| PASAJE PROPORCIONADO |

>>>>>

"No hay cigarros como los de Cuba, por más empeño que hayan puesto otras industrias tabaqueras en emularlos".
Esto lo decía el añorado Manuel Vázquez Montalbán. Encender un habano es un enorme placer en cualquier circunstancia, es una sensación, es algo... Pronunciado por hombres y mujeres; acabada en "indescriptible", "incomparable". "único", "mágico", o tal cual, inacabada -ya sabéis, terminada en una sonrisa extasiada y mirada colgada del denso humo que sale del puro, con el mismo tono, buscando el adjetivo preciso que no existe para describir ese algo en toda su amplitud: fumar puros es un rito que involucra sensaciones que no cabe en una palabra. Es probar para sentir.

<<<<<

| DATOS PROPORCIONADOS |
>>>>>

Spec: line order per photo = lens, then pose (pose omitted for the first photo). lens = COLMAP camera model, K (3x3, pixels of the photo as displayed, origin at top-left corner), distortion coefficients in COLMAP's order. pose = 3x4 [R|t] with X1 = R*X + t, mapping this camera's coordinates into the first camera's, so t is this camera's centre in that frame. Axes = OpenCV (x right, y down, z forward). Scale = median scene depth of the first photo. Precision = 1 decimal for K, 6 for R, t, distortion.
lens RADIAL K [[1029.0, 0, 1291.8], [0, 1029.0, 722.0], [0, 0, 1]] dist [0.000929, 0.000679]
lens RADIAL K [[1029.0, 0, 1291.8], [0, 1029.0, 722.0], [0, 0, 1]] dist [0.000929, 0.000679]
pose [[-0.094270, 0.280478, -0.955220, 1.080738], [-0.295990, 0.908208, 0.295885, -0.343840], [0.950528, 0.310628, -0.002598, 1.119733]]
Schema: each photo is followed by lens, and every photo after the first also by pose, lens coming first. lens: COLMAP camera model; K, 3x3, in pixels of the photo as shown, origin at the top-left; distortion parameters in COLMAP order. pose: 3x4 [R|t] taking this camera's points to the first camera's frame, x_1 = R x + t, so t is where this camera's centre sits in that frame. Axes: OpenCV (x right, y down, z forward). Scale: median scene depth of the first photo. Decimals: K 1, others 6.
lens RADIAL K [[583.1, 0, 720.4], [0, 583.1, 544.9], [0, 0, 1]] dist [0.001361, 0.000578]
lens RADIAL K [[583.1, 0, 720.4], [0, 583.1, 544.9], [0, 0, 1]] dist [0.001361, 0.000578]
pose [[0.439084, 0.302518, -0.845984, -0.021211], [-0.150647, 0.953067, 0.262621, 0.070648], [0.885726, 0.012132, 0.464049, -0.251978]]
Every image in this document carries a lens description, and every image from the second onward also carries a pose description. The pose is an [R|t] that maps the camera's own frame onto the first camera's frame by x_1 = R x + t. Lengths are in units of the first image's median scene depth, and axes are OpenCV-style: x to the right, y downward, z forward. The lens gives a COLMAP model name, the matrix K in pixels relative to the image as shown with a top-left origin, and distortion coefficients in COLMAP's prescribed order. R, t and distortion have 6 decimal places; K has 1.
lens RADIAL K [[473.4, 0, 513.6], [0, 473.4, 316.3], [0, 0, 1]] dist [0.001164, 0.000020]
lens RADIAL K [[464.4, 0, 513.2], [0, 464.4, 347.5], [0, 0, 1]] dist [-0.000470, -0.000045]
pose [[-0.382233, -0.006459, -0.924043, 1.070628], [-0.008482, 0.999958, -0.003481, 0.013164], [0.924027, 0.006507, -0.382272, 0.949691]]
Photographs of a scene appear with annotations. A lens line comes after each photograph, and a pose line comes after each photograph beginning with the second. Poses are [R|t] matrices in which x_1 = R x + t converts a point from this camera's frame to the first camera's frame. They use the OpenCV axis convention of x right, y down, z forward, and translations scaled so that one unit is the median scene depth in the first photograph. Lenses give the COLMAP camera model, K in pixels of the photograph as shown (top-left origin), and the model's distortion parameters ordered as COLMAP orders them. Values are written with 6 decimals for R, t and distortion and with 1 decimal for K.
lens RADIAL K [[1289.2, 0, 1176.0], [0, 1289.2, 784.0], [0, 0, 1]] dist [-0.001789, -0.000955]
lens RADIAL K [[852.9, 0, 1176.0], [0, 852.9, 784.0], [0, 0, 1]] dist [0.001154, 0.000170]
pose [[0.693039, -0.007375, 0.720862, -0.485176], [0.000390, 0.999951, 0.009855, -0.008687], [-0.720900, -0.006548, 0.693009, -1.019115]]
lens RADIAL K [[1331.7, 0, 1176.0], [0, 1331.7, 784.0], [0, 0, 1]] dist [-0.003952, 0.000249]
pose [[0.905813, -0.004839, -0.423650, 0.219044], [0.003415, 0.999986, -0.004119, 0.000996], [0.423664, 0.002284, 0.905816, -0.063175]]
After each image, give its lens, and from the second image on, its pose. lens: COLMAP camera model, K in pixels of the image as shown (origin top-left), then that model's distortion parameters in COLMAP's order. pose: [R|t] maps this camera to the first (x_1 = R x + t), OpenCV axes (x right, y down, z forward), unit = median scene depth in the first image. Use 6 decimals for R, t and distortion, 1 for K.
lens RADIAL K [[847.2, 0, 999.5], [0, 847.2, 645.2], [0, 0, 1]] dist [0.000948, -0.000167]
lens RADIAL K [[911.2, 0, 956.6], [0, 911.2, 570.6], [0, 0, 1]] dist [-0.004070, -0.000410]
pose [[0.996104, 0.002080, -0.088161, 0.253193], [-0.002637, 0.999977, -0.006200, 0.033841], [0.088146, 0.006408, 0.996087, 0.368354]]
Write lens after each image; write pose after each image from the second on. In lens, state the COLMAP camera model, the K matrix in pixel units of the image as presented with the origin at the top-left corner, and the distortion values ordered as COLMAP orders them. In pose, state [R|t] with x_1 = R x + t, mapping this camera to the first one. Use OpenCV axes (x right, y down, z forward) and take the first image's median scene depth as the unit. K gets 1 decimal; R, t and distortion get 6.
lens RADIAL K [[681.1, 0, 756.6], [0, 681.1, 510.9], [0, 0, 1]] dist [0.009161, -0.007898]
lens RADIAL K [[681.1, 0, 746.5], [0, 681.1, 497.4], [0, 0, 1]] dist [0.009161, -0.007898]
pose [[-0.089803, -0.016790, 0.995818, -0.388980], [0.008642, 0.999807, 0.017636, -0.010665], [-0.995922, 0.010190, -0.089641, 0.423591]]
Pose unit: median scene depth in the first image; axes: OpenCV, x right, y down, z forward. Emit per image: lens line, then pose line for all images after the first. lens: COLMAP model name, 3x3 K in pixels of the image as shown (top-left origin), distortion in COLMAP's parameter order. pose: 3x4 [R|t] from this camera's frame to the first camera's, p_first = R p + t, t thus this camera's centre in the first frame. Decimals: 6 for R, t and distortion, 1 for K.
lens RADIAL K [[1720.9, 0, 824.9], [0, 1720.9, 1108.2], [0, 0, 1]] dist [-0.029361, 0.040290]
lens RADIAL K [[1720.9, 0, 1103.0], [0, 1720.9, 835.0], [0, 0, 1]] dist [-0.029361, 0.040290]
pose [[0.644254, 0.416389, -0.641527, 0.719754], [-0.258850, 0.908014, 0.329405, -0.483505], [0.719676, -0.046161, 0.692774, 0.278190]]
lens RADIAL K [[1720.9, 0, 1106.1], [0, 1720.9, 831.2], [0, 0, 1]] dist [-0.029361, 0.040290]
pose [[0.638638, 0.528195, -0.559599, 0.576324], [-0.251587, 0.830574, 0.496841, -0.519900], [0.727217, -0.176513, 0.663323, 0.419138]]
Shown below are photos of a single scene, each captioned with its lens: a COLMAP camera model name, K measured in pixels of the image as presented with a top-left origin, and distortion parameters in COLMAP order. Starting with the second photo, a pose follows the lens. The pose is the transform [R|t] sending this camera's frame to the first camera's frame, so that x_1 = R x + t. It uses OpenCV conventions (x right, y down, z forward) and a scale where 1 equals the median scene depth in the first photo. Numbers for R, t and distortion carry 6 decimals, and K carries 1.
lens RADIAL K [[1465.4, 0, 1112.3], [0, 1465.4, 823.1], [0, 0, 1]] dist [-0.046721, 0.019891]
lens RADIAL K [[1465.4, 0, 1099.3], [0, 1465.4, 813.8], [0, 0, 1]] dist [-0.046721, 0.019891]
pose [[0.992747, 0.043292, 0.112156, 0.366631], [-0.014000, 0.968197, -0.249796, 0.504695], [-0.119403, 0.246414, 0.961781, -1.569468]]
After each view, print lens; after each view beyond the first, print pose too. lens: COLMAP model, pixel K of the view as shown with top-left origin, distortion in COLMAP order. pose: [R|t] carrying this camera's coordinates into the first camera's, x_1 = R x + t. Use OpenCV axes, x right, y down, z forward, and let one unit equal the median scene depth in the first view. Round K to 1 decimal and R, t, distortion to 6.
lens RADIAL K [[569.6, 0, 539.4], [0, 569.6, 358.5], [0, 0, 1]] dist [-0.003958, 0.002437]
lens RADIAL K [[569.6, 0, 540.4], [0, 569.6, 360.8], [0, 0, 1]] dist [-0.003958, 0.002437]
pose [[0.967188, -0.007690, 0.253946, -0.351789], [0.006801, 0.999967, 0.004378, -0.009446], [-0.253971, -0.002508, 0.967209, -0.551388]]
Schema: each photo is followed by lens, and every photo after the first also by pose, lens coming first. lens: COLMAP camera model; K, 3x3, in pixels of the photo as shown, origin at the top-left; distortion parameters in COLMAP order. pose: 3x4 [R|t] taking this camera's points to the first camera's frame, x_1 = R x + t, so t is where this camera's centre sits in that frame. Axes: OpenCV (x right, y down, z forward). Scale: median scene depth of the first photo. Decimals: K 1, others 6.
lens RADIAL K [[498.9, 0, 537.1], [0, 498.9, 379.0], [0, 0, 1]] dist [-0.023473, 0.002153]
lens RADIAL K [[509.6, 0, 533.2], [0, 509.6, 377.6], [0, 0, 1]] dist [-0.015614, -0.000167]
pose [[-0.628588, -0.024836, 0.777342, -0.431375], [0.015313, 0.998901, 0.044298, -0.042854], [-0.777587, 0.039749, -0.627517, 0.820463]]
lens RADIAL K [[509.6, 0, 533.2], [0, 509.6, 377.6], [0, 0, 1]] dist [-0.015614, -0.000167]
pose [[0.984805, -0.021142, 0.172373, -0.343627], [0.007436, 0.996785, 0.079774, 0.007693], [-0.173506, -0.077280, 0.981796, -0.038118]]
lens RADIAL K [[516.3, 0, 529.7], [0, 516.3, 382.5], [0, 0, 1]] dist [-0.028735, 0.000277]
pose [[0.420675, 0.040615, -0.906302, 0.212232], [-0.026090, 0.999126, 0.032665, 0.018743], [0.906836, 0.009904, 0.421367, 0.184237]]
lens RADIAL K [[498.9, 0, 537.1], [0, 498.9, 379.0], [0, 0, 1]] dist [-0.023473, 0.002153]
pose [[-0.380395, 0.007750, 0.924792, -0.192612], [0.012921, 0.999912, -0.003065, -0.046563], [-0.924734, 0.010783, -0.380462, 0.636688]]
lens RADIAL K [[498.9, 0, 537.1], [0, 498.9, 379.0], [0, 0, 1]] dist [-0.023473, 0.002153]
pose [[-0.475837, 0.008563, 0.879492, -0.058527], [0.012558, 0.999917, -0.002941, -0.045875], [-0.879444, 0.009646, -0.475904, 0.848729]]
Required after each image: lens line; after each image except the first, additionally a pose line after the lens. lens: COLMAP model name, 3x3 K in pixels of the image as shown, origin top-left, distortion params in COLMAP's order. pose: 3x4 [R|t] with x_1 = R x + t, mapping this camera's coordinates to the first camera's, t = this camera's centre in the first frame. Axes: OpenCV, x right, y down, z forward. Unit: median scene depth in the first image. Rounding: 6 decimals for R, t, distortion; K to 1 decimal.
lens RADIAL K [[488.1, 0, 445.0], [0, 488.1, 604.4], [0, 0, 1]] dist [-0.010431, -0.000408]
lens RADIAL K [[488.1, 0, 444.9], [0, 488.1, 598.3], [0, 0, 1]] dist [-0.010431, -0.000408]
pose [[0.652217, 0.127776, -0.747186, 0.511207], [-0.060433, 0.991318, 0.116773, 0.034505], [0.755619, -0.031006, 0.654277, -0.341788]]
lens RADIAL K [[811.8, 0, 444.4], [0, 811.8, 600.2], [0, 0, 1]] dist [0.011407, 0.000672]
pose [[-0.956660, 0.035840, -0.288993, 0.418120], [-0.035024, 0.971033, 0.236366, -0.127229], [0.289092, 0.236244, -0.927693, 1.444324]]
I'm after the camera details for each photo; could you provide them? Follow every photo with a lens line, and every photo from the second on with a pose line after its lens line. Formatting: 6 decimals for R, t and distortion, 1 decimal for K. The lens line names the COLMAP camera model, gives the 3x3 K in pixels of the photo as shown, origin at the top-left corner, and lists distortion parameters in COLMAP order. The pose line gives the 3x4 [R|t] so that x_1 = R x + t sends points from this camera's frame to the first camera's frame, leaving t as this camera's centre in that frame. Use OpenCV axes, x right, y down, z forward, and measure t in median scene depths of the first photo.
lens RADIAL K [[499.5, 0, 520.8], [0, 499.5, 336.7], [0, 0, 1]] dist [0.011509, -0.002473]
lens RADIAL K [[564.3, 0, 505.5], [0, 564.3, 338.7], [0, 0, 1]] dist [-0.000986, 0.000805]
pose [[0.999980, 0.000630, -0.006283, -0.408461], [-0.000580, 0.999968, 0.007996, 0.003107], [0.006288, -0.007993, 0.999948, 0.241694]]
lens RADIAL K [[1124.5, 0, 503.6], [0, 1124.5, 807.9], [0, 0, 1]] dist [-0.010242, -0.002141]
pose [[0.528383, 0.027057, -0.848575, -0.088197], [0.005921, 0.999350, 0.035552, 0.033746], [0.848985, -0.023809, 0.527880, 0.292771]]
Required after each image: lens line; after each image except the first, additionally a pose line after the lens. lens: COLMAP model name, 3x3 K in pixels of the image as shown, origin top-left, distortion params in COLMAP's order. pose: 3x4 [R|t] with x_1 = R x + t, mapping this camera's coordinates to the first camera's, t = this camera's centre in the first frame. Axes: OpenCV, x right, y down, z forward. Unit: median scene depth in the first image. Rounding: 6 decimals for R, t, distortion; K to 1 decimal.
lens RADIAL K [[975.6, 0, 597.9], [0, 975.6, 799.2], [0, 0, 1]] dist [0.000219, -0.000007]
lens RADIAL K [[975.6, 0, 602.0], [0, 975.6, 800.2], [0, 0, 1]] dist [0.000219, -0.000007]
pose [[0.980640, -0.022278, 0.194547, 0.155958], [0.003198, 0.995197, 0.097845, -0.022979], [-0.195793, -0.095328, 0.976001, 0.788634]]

<<<<<

| CONSIGNA 1 |
Edita el texto sobre los puros cubanos copiando el fragmento desde "Esto lo decía" hasta "probar para sentir." y sustituyendo "placer" por "gozo".
| CONSIGNA 2 |
Enumera todos los adjetivos que el texto sobre los puros cubanos cita entre comillas como posibles finales de la frase sobre encender un habano.
| CONSIGNA 3 |
Responde a estas preguntas sobre el texto acerca de los puros cubanos:
(a) ¿A quién atribuye el texto la frase inicial?
(b) ¿De qué país son los cigarros que, según esa frase, no tienen igual?
(c) ¿Qué es fumar puros, según la última parte del texto?

| RESULTADO DEL EJERCICIO 1 |
Esto lo decía el añorado Manuel Vázquez Montalbán. Encender un habano es un enorme gozo en cualquier circunstancia, es una sensación, es algo... Pronunciado por hombres y mujeres; acabada en "indescriptible", "incomparable". "único", "mágico", o tal cual, inacabada -ya sabéis, terminada en una sonrisa extasiada y mirada colgada del denso humo que sale del puro, con el mismo tono, buscando el adjetivo preciso que no existe para describir ese algo en toda su amplitud: fumar puros es un rito que involucra sensaciones que no cabe en una palabra. Es probar para sentir.

| RESULTADO DEL EJERCICIO 2 |
indescriptible
incomparable
único
mágico

| RESULTADO DEL EJERCICIO 3 |
(a) A Manuel Vázquez Montalbán.
(b) De Cuba.
(c) Un rito que involucra sensaciones.